Dataset records:
=== Section Start ===

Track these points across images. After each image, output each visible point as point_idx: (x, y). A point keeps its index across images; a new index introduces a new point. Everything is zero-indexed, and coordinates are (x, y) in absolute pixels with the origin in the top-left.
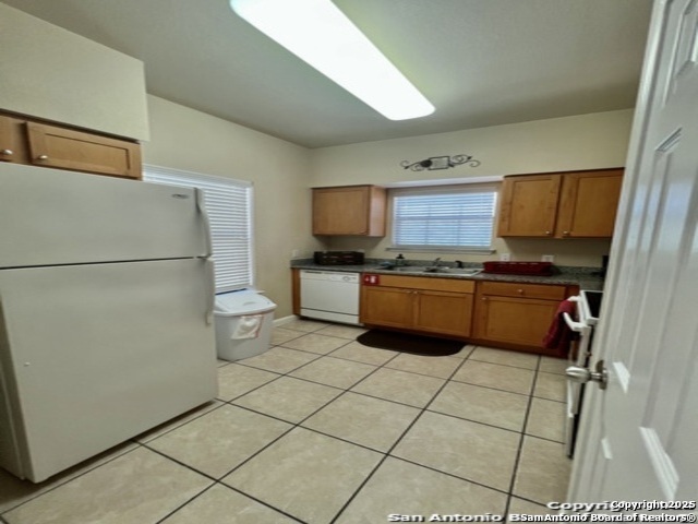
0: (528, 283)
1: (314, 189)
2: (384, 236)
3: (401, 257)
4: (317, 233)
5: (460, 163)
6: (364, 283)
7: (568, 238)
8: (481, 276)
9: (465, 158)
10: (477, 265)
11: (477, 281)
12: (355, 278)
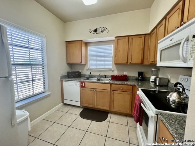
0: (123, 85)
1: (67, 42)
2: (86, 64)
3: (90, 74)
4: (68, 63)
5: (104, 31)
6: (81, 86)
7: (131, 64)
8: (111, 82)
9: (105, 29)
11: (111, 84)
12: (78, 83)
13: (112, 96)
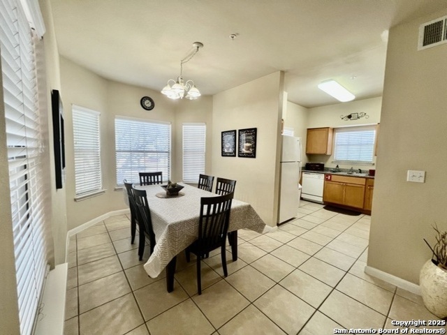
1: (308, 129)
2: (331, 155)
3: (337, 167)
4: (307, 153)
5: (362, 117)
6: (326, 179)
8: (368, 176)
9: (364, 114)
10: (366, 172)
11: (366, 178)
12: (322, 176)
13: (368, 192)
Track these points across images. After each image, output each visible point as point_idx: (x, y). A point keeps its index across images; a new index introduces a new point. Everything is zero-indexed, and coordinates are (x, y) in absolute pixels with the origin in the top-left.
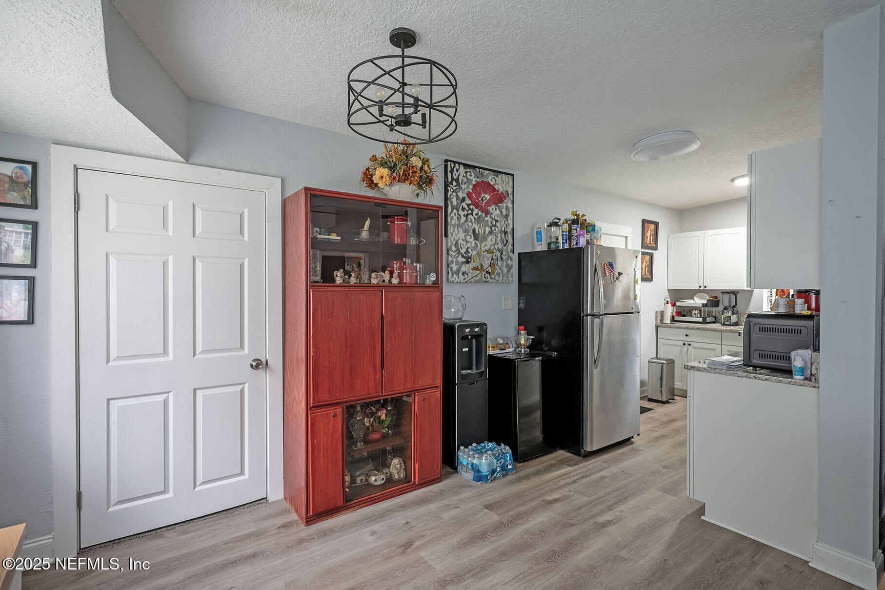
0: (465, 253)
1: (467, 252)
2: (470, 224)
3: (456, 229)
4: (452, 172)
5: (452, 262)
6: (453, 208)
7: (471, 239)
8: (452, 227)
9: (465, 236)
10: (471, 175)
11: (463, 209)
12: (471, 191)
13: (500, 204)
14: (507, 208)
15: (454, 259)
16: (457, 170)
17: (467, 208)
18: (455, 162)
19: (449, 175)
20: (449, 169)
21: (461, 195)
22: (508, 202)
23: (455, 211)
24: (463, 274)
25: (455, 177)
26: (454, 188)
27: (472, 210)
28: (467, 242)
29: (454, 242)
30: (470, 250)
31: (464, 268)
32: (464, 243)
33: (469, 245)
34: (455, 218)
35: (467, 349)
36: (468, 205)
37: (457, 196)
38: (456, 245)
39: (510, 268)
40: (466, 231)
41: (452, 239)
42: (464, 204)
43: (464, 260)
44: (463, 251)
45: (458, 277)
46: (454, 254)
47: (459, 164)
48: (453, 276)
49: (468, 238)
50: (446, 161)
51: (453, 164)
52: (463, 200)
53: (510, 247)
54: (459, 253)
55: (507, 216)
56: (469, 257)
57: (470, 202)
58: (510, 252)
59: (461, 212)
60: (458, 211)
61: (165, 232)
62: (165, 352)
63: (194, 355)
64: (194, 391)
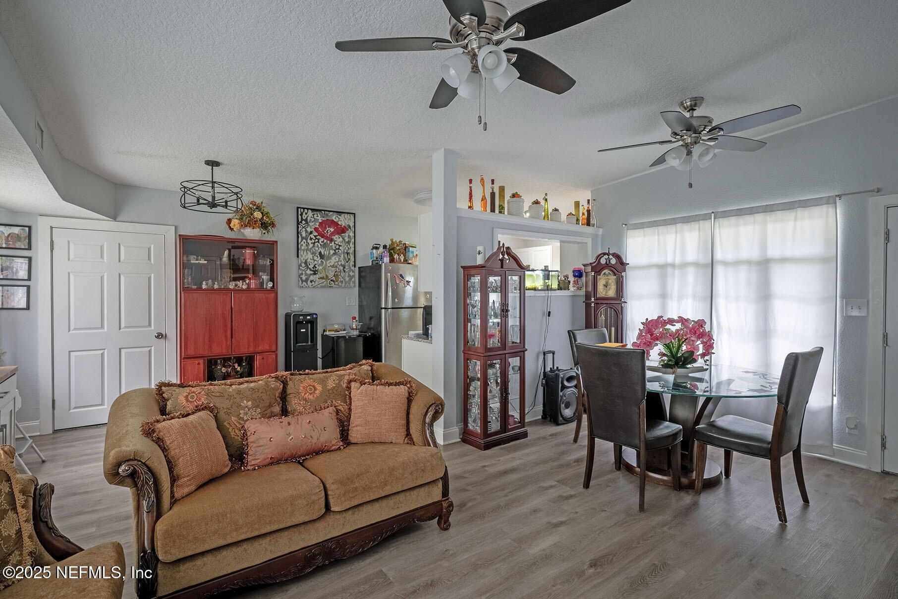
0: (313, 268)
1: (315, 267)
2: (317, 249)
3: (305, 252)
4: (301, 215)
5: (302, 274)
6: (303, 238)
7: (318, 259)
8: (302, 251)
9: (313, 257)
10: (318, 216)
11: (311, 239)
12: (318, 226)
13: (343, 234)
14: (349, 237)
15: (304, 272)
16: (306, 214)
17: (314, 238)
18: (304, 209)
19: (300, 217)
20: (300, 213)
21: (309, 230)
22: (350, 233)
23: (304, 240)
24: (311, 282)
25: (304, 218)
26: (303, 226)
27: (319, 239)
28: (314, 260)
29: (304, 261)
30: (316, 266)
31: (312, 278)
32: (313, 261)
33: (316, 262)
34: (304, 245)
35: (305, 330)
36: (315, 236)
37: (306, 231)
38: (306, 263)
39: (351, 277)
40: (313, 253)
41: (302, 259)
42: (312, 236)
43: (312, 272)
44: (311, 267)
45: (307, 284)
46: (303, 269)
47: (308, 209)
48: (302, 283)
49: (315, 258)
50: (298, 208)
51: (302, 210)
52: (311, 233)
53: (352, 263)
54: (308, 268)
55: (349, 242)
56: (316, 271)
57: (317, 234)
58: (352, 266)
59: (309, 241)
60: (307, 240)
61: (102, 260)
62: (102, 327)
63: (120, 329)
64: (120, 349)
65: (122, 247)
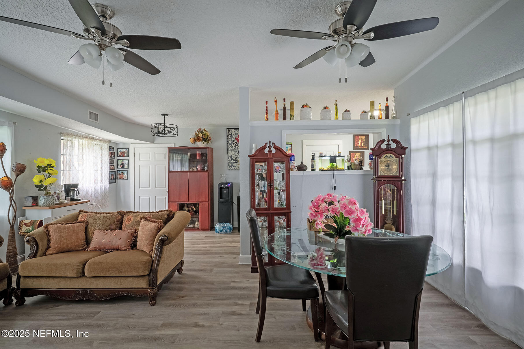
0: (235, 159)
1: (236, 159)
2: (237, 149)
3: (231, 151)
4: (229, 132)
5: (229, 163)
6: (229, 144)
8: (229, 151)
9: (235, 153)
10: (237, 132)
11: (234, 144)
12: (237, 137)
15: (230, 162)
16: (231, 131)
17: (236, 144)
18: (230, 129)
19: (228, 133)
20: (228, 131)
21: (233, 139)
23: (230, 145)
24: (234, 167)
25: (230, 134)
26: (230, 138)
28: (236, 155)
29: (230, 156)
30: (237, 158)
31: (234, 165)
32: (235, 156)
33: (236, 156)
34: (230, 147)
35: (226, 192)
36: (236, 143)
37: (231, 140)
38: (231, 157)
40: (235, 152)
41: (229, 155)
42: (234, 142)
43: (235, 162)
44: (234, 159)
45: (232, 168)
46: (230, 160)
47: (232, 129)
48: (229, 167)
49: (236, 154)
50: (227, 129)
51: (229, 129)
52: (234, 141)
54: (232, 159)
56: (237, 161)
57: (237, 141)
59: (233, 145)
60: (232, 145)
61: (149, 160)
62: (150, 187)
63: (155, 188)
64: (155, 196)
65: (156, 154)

=== Section End ===

### Task statement:
Each line of the data above is to be output exactly; the pictures are not to appear.

### Task response:
Track these points across images. After each image, output each visible point as point_idx: (x, y). A point keeps its index across images; a new index introduces a new point. Everything is zero-indexed, and coordinates are (x, y) in absolute pixels with the origin in the top-left.
0: (528, 283)
1: (314, 189)
2: (384, 236)
3: (401, 257)
4: (317, 233)
5: (460, 163)
6: (364, 283)
7: (568, 238)
8: (481, 276)
9: (465, 158)
10: (477, 265)
11: (477, 281)
12: (355, 278)
0: (123, 85)
1: (67, 42)
2: (86, 64)
3: (90, 74)
4: (68, 63)
5: (104, 31)
6: (81, 86)
7: (131, 64)
8: (111, 82)
9: (105, 29)
11: (111, 84)
12: (78, 83)
13: (112, 96)
1: (308, 129)
2: (331, 155)
3: (337, 167)
4: (307, 153)
5: (362, 117)
6: (326, 179)
8: (368, 176)
9: (364, 114)
10: (366, 172)
11: (366, 178)
12: (322, 176)
13: (368, 192)
Track these points across images. After each image, output each visible point as point_idx: (x, y). A point keeps its index across images; a new index introduces a new point. Everything is zero-indexed, and coordinates are (x, y) in absolute pixels with the origin in the top-left.
0: (465, 253)
1: (467, 252)
2: (470, 224)
3: (456, 229)
4: (452, 172)
5: (452, 262)
6: (453, 208)
7: (471, 239)
8: (452, 227)
9: (465, 236)
10: (471, 175)
11: (463, 209)
12: (471, 191)
13: (500, 204)
14: (507, 208)
15: (454, 259)
16: (457, 170)
17: (467, 208)
18: (455, 162)
19: (449, 175)
20: (449, 169)
21: (461, 195)
22: (508, 202)
23: (455, 211)
24: (463, 274)
25: (455, 177)
26: (454, 188)
27: (472, 210)
28: (467, 242)
29: (454, 242)
30: (470, 250)
31: (464, 268)
32: (464, 243)
33: (469, 245)
34: (455, 218)
35: (467, 349)
36: (468, 205)
37: (457, 196)
38: (456, 245)
39: (510, 268)
40: (466, 231)
41: (452, 239)
42: (464, 204)
43: (464, 260)
44: (463, 251)
45: (458, 277)
46: (454, 254)
47: (459, 164)
48: (453, 276)
49: (468, 238)
50: (446, 161)
51: (453, 164)
52: (463, 200)
53: (510, 247)
54: (459, 253)
55: (507, 216)
56: (469, 257)
57: (470, 202)
58: (510, 252)
59: (461, 212)
60: (458, 211)
61: (165, 232)
62: (165, 352)
63: (194, 355)
64: (194, 391)
0: (313, 268)
1: (315, 267)
2: (317, 249)
3: (305, 252)
4: (301, 215)
5: (302, 274)
6: (303, 238)
7: (318, 259)
8: (302, 251)
9: (313, 257)
10: (318, 216)
11: (311, 239)
12: (318, 226)
13: (343, 234)
14: (349, 237)
15: (304, 272)
16: (306, 214)
17: (314, 238)
18: (304, 209)
19: (300, 217)
20: (300, 213)
21: (309, 230)
22: (350, 233)
23: (304, 240)
24: (311, 282)
25: (304, 218)
26: (303, 226)
27: (319, 239)
28: (314, 260)
29: (304, 261)
30: (316, 266)
31: (312, 278)
32: (313, 261)
33: (316, 262)
34: (304, 245)
35: (305, 330)
36: (315, 236)
37: (306, 231)
38: (306, 263)
39: (351, 277)
40: (313, 253)
41: (302, 259)
42: (312, 236)
43: (312, 272)
44: (311, 267)
45: (307, 284)
46: (303, 269)
47: (308, 209)
48: (302, 283)
49: (315, 258)
50: (298, 208)
51: (302, 210)
52: (311, 233)
53: (352, 263)
54: (308, 268)
55: (349, 242)
56: (316, 271)
57: (317, 234)
58: (352, 266)
59: (309, 241)
60: (307, 240)
61: (102, 260)
62: (102, 327)
63: (120, 329)
64: (120, 349)
65: (122, 247)
0: (235, 159)
1: (236, 159)
2: (237, 149)
3: (231, 151)
4: (229, 132)
5: (229, 163)
6: (229, 144)
8: (229, 151)
9: (235, 153)
10: (237, 132)
11: (234, 144)
12: (237, 137)
15: (230, 162)
16: (231, 131)
17: (236, 144)
18: (230, 129)
19: (228, 133)
20: (228, 131)
21: (233, 139)
23: (230, 145)
24: (234, 167)
25: (230, 134)
26: (230, 138)
28: (236, 155)
29: (230, 156)
30: (237, 158)
31: (234, 165)
32: (235, 156)
33: (236, 156)
34: (230, 147)
35: (226, 192)
36: (236, 143)
37: (231, 140)
38: (231, 157)
40: (235, 152)
41: (229, 155)
42: (234, 142)
43: (235, 162)
44: (234, 159)
45: (232, 168)
46: (230, 160)
47: (232, 129)
48: (229, 167)
49: (236, 154)
50: (227, 129)
51: (229, 129)
52: (234, 141)
54: (232, 159)
56: (237, 161)
57: (237, 141)
59: (233, 145)
60: (232, 145)
61: (149, 160)
62: (150, 187)
63: (155, 188)
64: (155, 196)
65: (156, 154)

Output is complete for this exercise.